● Excerpt
View source on GitHub |
Parses an ExampleInExample batch to a feature map.
tfr.data.parse_from_example_in_example(
serialized,
list_size=None,
context_feature_spec=None,
example_feature_spec=None,
size_feature_name=None,
mask_feature_name=None,
shuffle_examples=False,
seed=None
)
An ExampleInExample is a tf.train.Example that has two fields:
serialized_context
is a scalar of bytes. The value is a serialized tf.train.Example that contains context features.serialized_examples
is a repeated field of bytes. The value is a list of serialized tf.train.Example with each representing an example that contains example features.
For example:
serialized_context_string = Serialize({
features {
feature {
key: "query_length"
value { int64_list { value: 3 } }
}
}
})
serialized_examples_string = [
Serialize({
features {
feature {
key: "unigrams"
value { bytes_list { value: "tensorflow" } }
}
feature {
key: "utility"
value { float_list { value: 0.0 } }
}
}
}),
Serialize({
features {
feature {
key: "unigrams"
value { bytes_list { value: ["learning" "to" "rank" } }
}
feature {
key: "utility"
value { float_list { value: 1.0 } }
}
}
})
]
serialized_context_string_2 = Serialize({
features {
feature {
key: "query_length"
value { int64_list { value: 2 } }
}
}
})
serialized_examples_string_2 = [
Serialize({
features {
feature {
key: "unigrams"
value { bytes_list { value: "gbdt" } }
}
feature {
key: "utility"
value { float_list { value: 0.0 } }
}
}
}),
Serialize({
features {
feature {
key: "unigrams"
value { bytes_list { value: ["neural" "network" } }
}
feature {
key: "utility"
value { float_list { value: 1.0 } }
}
}
})
]
serialized = [
{
serialized_context: serialized_context_string,
serialized_examples: serialized_examples_string,
},
{
serialized_context: serialized_context_string_2,
serialized_examples: serialized_examples_string_2,
},
]
We can use arguments:
context_feature_spec: {
"query_length": tf.io.FixedLenFeature([1], dtypes.int64),
}
example_feature_spec: {
"unigrams": tf.io.VarLenFeature(dtypes.string),
"utility": tf.io.FixedLenFeature([1], dtypes.float32),
}
And the expected output is:
{
"unigrams": SparseTensor(
indices=array([[0, 0, 0], [0, 1, 0], [0, 1, 1], [0, 1, 2], [1, 0, 0],
[1, 1, 0], [1, 1, 1]]),
values=["tensorflow", "learning", "to", "rank", "gbdt", "neural" ,
"network"],
dense_shape=array([2, 2, 3])),
"utility": [[[ 0.], [ 1.]], [[ 0.], [ 1.]]],
"query_length": [[3], [2]],
}
Args | |
---|---|
serialized
|
(Tensor) 1-D Tensor and each entry is a serialized
ExampleListWithContext proto that contains context and example list.
|
list_size
|
(int) The number of examples for each list. If specified,
truncation or padding is applied to make 2nd dim of output Tensors aligned
to list_size . Otherwise, the 2nd dim of the output Tensors is dynamic.

● Supplied data
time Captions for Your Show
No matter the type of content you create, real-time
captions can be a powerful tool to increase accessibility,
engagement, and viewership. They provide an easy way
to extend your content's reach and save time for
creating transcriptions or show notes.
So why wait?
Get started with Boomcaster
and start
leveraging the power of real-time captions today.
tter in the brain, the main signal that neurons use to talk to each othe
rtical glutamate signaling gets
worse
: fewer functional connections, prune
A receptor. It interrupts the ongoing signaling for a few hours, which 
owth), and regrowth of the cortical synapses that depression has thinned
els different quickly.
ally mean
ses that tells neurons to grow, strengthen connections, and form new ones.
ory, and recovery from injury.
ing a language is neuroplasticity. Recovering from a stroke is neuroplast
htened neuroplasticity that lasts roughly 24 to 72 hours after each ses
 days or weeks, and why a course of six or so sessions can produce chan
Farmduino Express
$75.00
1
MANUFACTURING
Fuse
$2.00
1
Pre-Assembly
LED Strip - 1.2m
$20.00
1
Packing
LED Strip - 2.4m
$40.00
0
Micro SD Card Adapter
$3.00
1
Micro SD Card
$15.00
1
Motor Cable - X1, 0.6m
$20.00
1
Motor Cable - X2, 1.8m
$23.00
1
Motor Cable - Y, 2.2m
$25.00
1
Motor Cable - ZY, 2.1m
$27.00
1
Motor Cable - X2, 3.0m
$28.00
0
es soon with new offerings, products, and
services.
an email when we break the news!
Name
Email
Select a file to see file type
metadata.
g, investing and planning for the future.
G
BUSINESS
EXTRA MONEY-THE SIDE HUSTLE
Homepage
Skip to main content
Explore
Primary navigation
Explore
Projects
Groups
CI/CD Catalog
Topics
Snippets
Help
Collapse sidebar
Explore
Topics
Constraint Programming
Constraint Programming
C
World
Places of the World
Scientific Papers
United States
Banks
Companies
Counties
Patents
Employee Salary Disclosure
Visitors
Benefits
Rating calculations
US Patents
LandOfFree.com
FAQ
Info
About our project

● Task item
In the reference page for parse_from_example_in_example, what are the two fields of an ExampleInExample?

● Exercise output
serialized_context and serialized_examples